» COMPITO RICHIESTO: Aggiorna il passo della pagina da "A livello globale" a "per i costi.", mettendo "petrolio" al posto di "greggio".
------ PAGINA ------
A livello globale gli esperti guardano al brusco rialzo delle materie prime, a cominciare dal greggio tornato ad 85 dollari al barile (il Brent del Mare del nord) e 75 (il Wti americano). Le stime dei prossimi rialzi sono in continuo aggiornamento, erano a 90 dollari a settembre sono a 100 oggi. Tutto ciò influisce sui prezzi di produzione dell’industria e spinge l’inflazione: l’inverno, se sarà meteorologicamente freddo, sarà caldissimo per i costi.

 

L’altro grande problema è la divergenza tra le politiche monetarie. La Fed, la Banca centrale americana, continua a ignorare le lamentele di Trump e prosegue con l’aumento dei tassi d’interesse: li ha portati al 2,25 per cento e potrebbe decidere un altro rialzo entro dicembre. La Banca centrale europea invece, benché sia alla fine del Quantitative easing (l’acquisto di titoli pubblici cesserà definitivamente a fine anno), non prevede rialzi dei tassi prima dell’estate 2019. Non solo. Il presidente della Fed, Jerome Powell, ha motivato il rialzo del 26 ottobre con l’obiettivo di far scendere l’inflazione poco sopra il 2 per cento mentre il prossimo anno gli interessi federali toccheranno il tre: dunque dopo il lungo periodo di denaro facile i tassi reali torneranno attivi; il denaro richiederà nuovamente un prezzo da pagare. Economisti come Donato Masciandaro della Bocconi, considerano eccessiva la stretta di Powell, motivata più dalla volontà di marcare l’indipendenza da Trump (che vorrebbe tassi bassi e dollaro debole). Di fatto però mai si era vista una politica monetaria così divergente nelle varie aree del mondo. La Bank of England, in piena incertezza da Brexit, tiene i tassi allo 0,75 per cento, superiori alla Bce ma molto distanti dalla Fed. La People Bank of China li ha alzati all’1,5 nel 2017 ma potrebbe ridurli per il rallentamento dell’economia. La Bank of Japan lo ha confermati a zero ritenendo che famiglie e imprese abbiano ancora bisogno di assistenza. Un caos: tanto che all’ultima annuale riunione dei Banchieri centrali di inizio settembre a Jackson Hole, un’amena vallata del Wyoming, lo slogan più in voga è stato “L’inverno sta arrivando”, con riferimento alla minaccia della serie tv “Il trono di spade” e non alle nevicate natalizie. Se l’inverno (non meteorologico) arriverà davvero non sarà dunque come nel 2008, quando tutto il mondo adottò la stessa ricetta anticrisi: iniezioni coordinate di denaro pubblico. Gli Stati Uniti sono in overdose di crescita, avrebbero bisogno di esportare prodotti e importare manodopera e materie prime. Ma il protezionismo di Trump ostacola tutte e tre le cose.
------ MATERIALE FORNITO ------
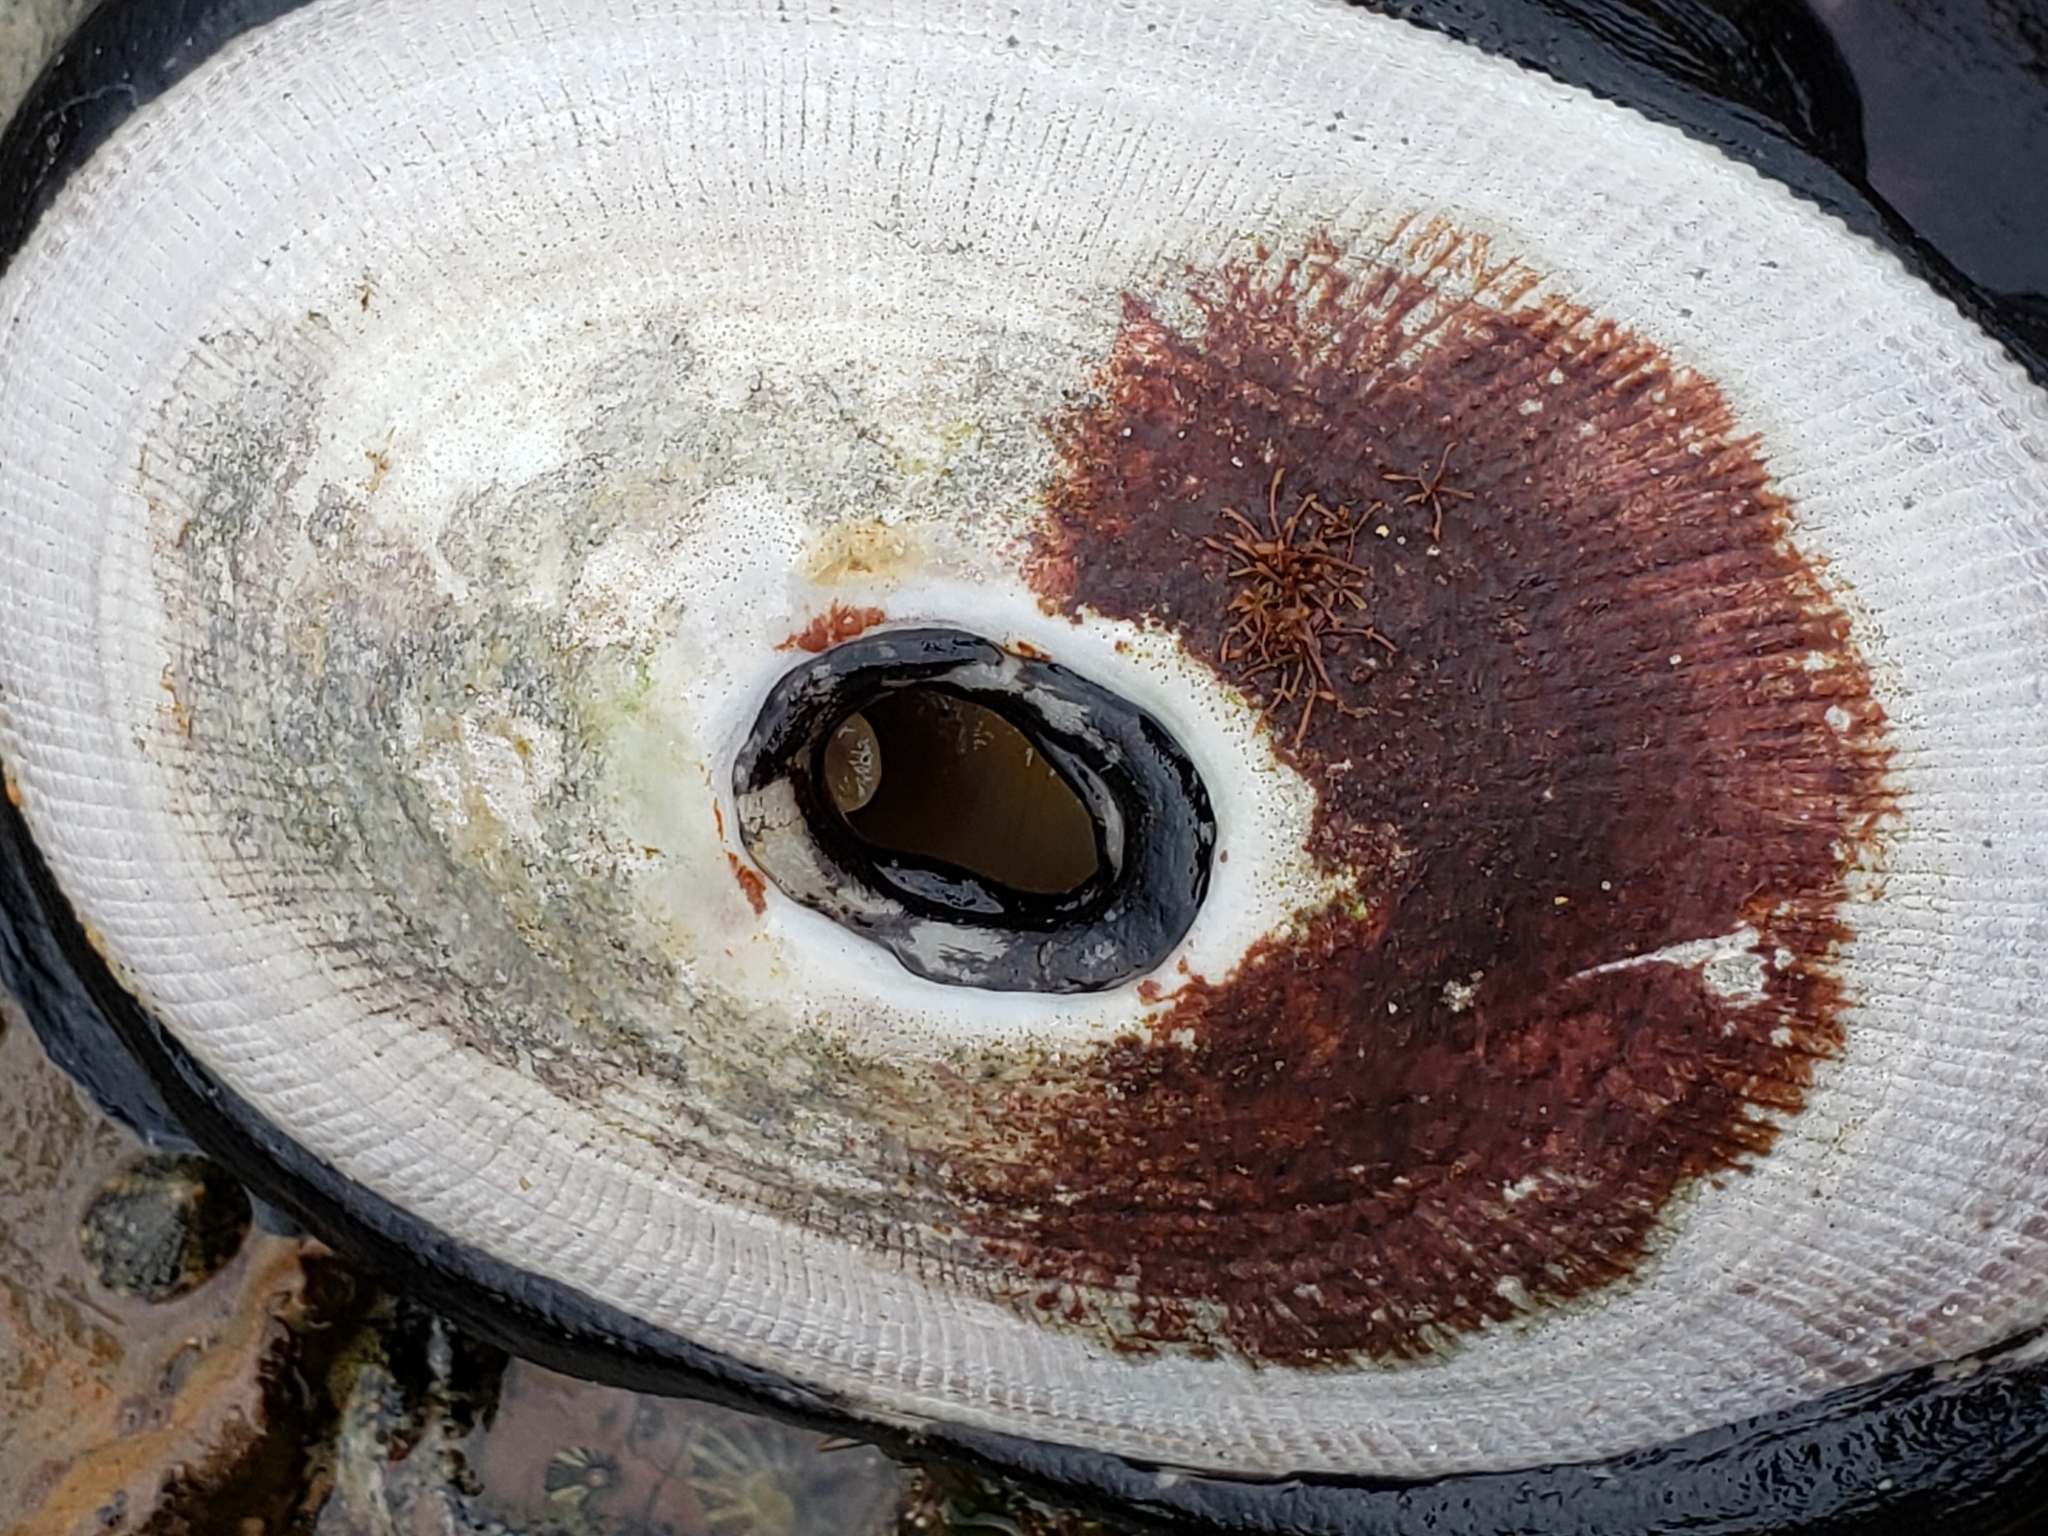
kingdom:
------
» RISPOSTA SCRITTA:
A livello globale gli esperti guardano al brusco rialzo delle materie prime, a cominciare dal petrolio tornato ad 85 dollari al barile (il Brent del Mare del nord) e 75 (il Wti americano). Le stime dei prossimi rialzi sono in continuo aggiornamento, erano a 90 dollari a settembre sono a 100 oggi. Tutto ciò influisce sui prezzi di produzione dell’industria e spinge l’inflazione: l’inverno, se sarà meteorologicamente freddo, sarà caldissimo per i costi.